"I started drinking at the age of 12. I think I needed one at the age of 6. That is about how far back I can remember where I didn't feel like how other people looked. I felt I didn't fit in. I felt alone in a group of people. I was riddled in fear. I had this constant feeling of impending doom. I was always scared of getting beat up, dying from a fatal illness or harm coming towards someone I love. It just always felt like something was about to go wrong.
These feelings had little to do with the environment I grew up in. My parents were loving, I was involved in sports, and excelled in school. While my life as a child wasn't perfect, I was blessed to have such amazing parents who truly did their best with the tools that they had.
When I discovered alcohol, it took all of the fear away. At last I felt comfortable in my skin. I could talk to girls. I wasn't afraid to fight. I felt at union with others. Alcohol was my solution to being maladjusted to life.
I can safely say I was better with alcohol. For many years it was my best friend......until it quit working and things began to go dark. Alcohol no longer had the same positive effect on me as it used to. I soon found that cocaine was able to help me continue to drink without getting messy. It was basically a vitamin to allow me to keep drinking and bought me a couple of extra years of relief. Soon after, things got even darker.. While my intentions were always to have one or two drinks to take the edge off, more often than not, the night would end with me alone, drunk and high in a complete state of paranoia staring out my window for hours on end with a baseball bat in my hands. While I didn't contemplate suicide during this dark period of my life, I did have constant and intense feelings of impending doom. These are feelings I had when sober and inevitably always drove me back to the alcohol and drugs.
To others, my life looked perfect. Even with all the alcohol abuse, I was still able to maintain a high level of perceived success. I had a good job, great family, lots of material possessions and many of the external benchmarks that society would deem as a success. But I was dying on the inside.....What I have come to learn with a level of certainness, is that your can't alleviate an inside malady with outside stuff. All the outside success in the world can't fill the whole in the soul that is alcoholism (addiction).
I know that men are often encouraged to reach out when struggling. I am the guy that did reach out. I started looking for mental help in my late 20's. Over the next 15 years I had been to counsellors, therapists, treatment centres, doctors, and private coaches. I have been diagnosed with ADHD, bipolar, manic, PTSD and depression. At one point in time, I was taking as many as 20 prescription pills a day. My mental state was really starting to deteriorate. I felt I had become a fraction of the man I was meant to be and the doctors told me I was going to need to take meds the rest of my life to maintain any kind of mental health. In addition to all the pills, I still couldn't stop drinking.
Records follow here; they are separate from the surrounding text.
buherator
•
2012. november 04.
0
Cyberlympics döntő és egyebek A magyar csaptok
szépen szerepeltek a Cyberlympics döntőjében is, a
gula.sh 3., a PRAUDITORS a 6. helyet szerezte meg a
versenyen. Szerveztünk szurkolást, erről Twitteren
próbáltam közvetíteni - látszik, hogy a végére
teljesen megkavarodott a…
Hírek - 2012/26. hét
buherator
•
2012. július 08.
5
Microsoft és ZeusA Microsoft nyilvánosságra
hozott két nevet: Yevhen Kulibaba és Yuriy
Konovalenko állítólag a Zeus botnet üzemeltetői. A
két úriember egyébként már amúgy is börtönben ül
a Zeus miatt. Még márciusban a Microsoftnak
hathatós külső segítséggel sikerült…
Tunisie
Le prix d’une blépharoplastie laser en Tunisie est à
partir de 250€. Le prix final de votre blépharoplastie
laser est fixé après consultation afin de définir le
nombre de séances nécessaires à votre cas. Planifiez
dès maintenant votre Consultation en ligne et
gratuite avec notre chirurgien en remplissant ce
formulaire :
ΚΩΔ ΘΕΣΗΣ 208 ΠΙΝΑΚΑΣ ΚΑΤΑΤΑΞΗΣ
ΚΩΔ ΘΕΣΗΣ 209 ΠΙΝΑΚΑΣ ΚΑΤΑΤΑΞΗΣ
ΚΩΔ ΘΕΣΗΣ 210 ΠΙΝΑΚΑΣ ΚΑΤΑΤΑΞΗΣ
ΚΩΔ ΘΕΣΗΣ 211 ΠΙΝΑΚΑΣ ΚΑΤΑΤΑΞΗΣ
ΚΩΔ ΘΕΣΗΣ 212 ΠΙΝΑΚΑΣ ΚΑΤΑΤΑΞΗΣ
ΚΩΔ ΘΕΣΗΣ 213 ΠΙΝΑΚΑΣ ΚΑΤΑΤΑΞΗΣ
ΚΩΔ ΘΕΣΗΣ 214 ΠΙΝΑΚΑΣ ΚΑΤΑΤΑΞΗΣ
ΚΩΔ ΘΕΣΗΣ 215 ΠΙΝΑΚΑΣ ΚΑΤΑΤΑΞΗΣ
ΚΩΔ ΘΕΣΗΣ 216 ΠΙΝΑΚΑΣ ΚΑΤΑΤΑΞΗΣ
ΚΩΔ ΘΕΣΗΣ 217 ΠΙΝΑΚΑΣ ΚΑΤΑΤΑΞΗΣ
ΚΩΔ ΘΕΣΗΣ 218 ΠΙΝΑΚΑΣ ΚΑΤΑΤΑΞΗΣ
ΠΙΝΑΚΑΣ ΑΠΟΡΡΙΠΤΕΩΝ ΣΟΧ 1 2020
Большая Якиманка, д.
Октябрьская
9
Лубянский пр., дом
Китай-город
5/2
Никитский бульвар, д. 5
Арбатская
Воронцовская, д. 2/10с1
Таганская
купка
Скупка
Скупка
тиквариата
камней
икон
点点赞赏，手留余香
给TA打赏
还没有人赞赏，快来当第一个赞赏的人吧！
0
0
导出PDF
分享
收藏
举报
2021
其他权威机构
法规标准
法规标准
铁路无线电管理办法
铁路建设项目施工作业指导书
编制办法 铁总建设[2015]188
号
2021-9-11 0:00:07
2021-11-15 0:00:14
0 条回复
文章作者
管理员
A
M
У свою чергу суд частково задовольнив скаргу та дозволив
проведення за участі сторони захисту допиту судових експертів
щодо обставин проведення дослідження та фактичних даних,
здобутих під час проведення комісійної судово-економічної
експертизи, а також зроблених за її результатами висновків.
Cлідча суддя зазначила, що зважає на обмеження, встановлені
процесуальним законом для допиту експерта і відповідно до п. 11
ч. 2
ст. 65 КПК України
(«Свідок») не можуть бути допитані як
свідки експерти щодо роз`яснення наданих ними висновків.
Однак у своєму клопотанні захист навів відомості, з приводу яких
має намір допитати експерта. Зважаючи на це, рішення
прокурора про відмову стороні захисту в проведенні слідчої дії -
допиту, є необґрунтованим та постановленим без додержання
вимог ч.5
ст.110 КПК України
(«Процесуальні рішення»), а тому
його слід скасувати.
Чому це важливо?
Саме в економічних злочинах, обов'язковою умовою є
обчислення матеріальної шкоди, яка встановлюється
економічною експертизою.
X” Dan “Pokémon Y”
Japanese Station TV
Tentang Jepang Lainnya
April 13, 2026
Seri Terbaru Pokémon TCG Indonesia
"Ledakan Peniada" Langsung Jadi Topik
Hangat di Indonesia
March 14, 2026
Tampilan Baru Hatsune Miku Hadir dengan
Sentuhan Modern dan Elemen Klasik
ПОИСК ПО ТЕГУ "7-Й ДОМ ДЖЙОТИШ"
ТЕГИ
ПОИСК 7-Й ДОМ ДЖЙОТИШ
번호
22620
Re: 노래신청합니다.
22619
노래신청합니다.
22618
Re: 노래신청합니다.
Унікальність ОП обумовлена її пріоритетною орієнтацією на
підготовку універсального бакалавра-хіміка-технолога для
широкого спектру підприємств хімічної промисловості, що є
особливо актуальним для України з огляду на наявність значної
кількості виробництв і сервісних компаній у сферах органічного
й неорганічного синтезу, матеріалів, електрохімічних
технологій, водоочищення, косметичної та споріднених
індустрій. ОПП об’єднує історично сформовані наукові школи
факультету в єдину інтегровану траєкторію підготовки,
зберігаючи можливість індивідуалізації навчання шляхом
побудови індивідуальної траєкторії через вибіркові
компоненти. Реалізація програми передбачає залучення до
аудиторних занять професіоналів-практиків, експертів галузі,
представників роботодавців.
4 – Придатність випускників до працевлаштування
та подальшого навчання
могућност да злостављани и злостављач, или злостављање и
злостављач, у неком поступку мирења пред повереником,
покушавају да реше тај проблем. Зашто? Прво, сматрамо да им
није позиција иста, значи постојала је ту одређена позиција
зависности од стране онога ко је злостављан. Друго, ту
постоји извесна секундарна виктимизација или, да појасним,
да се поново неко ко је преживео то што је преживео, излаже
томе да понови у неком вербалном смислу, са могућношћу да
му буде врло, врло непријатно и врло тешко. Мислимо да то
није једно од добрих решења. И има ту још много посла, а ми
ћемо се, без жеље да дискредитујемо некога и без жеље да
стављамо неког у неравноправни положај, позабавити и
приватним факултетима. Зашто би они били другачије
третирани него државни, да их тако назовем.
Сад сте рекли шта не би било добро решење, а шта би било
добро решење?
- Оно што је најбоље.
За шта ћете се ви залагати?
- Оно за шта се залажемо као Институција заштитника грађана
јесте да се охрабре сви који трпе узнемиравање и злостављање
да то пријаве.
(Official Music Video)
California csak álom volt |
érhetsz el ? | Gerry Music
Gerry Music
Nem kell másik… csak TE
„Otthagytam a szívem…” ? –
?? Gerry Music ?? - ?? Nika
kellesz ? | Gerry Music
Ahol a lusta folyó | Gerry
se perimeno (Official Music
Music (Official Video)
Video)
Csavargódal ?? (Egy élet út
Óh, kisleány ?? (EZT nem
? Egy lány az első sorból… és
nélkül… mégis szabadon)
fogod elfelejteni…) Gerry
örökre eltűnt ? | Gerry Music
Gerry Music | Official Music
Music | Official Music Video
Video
Now I do want to really clarify, that anyone that tried to help me truly had my best interests in mind. I also don't want to minimize any of these other mental conditions in any way. They are very real, cause immense suffering, and require medical help. It just wasn't what I was suffering from. The professionals didn't know what to do with me and unfortunately most didn't have the humility to say so, At the end of the day, I was an alcoholic. I can still remember sitting across from a recovered alcoholic and having him go through a certain chapter in their textbook for 12 step recovery. He was explaining how I was physically and mentally different than my fellows and it had nothing to do with choice. It felt like the gates of insanity were finally starting to lift. It was like holy shit.......that's me! For the first time in my life I finally knew what I was! Not only did this person explain what I was suffering from, but they also assured me there was a solution. I finally had some hope!"